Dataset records
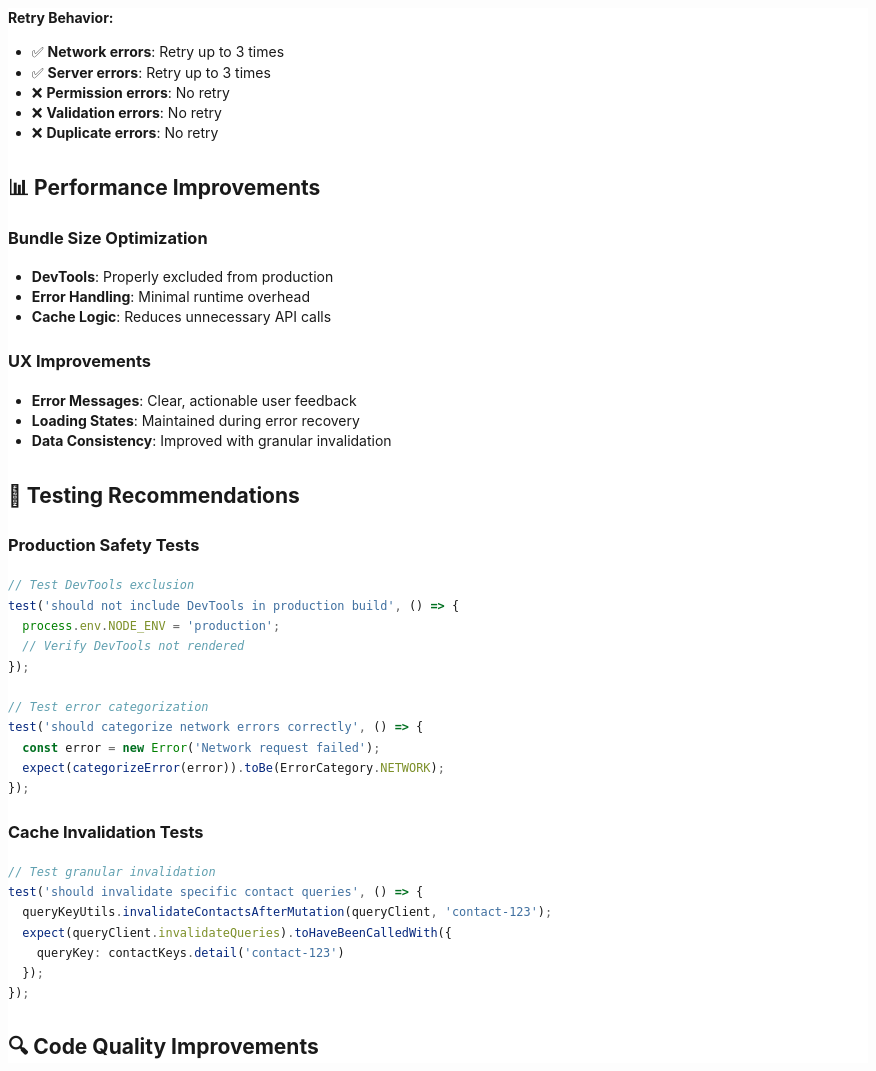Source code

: **Retry Behavior:**
- ✅ **Network errors**: Retry up to 3 times
- ✅ **Server errors**: Retry up to 3 times
- ❌ **Permission errors**: No retry
- ❌ **Validation errors**: No retry
- ❌ **Duplicate errors**: No retry

## 📊 Performance Improvements

### Bundle Size Optimization
- **DevTools**: Properly excluded from production
- **Error Handling**: Minimal runtime overhead
- **Cache Logic**: Reduces unnecessary API calls

### UX Improvements
- **Error Messages**: Clear, actionable user feedback
- **Loading States**: Maintained during error recovery
- **Data Consistency**: Improved with granular invalidation

## 🧪 Testing Recommendations

### Production Safety Tests
```typescript
// Test DevTools exclusion
test('should not include DevTools in production build', () => {
  process.env.NODE_ENV = 'production';
  // Verify DevTools not rendered
});

// Test error categorization
test('should categorize network errors correctly', () => {
  const error = new Error('Network request failed');
  expect(categorizeError(error)).toBe(ErrorCategory.NETWORK);
});
```

### Cache Invalidation Tests
```typescript
// Test granular invalidation
test('should invalidate specific contact queries', () => {
  queryKeyUtils.invalidateContactsAfterMutation(queryClient, 'contact-123');
  expect(queryClient.invalidateQueries).toHaveBeenCalledWith({
    queryKey: contactKeys.detail('contact-123')
  });
});
```

## 🔍 Code Quality Improvements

• _BRIEF_
Using the entries above, tally every line that holds the word "queryClient". Answer with that number only.

• _YOUR SOLUTION_
2